I’m getting a NaN error on iteration 42 of the 2nd optimization loop in exercise 6. I’m trying to be careful to not reveal my answer publicly per forum guidelines.

Debugging through it, it turns out that the A ends up being 1.00000000+e00 which causes cost function np.log(1-A) bit to call np.log(0) which is undefined. Is there a zero safe way to execute the np.dot(1-Y, np.log(1-A).T) bit with zero safety?

This is the A value where things break:

A:[[1.43030959e-29 6.31160658e-42 1.00000000e+00]]

Yes, you get NaN from the cost function if any of your \hat{y} values “saturate” and round to exactly 1. Of course if we were doing pure math here, the output of sigmoid could never be one, but it can happen in floating point.

But the bigger point here is that this should not be happening. There must be something else wrong with your code. Are you sure you pass all the tests for the various functions? Please show the output of the model test and then what you get when you run the real training which is I assume where you’re seeing that NaN value.

Update: Oh, sorry, exercise 6 is optimize, not model. Then the story is more straightforward: this most likely means your “update parameters” logic is incorrect. Things to check are that you subtracted rather than adding and that you are using the actual learning rate that was passed in, not hard-coding it to the default or the like.
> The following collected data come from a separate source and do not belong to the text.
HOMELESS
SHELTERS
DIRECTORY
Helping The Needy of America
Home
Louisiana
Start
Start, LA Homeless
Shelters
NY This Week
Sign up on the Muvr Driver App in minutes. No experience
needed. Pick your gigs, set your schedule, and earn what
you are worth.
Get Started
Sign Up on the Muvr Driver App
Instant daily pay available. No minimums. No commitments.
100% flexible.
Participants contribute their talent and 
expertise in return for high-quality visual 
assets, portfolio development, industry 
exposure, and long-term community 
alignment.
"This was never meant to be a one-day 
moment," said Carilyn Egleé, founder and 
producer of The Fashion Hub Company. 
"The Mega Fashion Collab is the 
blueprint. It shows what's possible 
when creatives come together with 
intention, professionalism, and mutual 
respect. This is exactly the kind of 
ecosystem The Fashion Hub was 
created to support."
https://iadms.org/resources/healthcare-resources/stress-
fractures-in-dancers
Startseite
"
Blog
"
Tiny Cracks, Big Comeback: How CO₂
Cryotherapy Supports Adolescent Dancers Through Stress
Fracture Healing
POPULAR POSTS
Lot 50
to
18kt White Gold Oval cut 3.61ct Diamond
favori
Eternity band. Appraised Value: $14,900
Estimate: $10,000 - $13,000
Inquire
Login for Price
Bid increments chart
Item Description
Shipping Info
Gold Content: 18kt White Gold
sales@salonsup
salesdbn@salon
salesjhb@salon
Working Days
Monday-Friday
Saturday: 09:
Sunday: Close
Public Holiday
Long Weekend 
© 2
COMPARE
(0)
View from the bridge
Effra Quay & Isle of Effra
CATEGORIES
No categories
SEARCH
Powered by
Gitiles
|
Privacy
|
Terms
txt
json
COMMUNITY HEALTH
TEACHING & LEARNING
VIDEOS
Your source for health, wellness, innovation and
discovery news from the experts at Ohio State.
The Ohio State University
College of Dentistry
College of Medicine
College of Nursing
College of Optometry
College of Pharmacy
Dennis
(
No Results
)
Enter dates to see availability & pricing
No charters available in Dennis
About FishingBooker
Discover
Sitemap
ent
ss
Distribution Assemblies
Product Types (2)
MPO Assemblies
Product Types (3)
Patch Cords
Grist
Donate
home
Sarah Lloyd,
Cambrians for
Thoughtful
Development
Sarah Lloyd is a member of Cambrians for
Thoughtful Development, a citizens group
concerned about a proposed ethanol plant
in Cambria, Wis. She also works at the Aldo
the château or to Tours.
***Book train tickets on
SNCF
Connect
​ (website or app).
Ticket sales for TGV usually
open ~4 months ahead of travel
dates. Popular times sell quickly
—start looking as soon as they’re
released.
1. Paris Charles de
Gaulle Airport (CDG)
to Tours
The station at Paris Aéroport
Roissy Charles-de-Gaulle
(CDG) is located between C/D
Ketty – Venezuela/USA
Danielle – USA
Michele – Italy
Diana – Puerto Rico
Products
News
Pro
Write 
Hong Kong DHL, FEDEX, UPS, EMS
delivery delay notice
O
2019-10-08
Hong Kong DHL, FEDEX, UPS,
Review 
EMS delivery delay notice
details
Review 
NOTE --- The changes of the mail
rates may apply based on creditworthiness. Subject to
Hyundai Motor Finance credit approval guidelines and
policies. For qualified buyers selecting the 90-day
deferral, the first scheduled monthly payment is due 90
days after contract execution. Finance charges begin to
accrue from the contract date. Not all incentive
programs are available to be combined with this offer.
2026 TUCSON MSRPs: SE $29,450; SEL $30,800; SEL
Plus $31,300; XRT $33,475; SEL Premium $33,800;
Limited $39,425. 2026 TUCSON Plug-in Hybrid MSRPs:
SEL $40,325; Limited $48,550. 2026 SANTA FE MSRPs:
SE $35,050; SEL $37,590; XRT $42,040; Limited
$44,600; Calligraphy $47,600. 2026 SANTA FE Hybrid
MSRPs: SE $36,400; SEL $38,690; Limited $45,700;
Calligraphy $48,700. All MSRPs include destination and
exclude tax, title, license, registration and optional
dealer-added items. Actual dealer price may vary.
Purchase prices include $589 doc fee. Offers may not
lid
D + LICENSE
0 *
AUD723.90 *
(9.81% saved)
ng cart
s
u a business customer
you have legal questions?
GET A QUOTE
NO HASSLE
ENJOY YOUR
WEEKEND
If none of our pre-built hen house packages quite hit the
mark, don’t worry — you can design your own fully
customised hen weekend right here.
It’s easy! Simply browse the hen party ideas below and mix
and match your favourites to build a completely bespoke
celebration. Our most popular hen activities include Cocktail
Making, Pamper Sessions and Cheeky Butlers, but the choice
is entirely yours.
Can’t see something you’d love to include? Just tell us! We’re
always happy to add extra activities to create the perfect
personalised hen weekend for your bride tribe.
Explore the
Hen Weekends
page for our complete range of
But it is an interesting point that in a more general case, it might be necessary to defend yourself against this “saturation” problem. In 64 bit floats, it only takes z > 36 to saturate sigmoid. In 32 floats it’s even less. Here’s a thread which discusses a general way to do that. Eventually we will convert to using packages like TensorFlow and they have sophisticated implementations for defending against this.

Thanks for your response. Here are the outputs from the propage and optimize functions. All tests pass until the optimize. Potentially issue with dw|db calculation causing w and b to be too large?

Propagate method output:

Optimize method outputs (standard and with additional details):

Yes, your values are clearly wrong in the optimize case. Did you compare your code to the math formulas for the “update parameters” step? I’ll bet you used + instead of - there. We subtract because the gradient points in the direction of most rapid increase of the function (the cost in our case). What we want is to decrease the cost, so we go in the opposite direction.

Thank you very much; I got it working. I had - in the w and b adjustment methods, but I was calling sigmoid on the dw|db values in the adjustment function instead of alpha hence ignoring the learning rate. This case can be closed.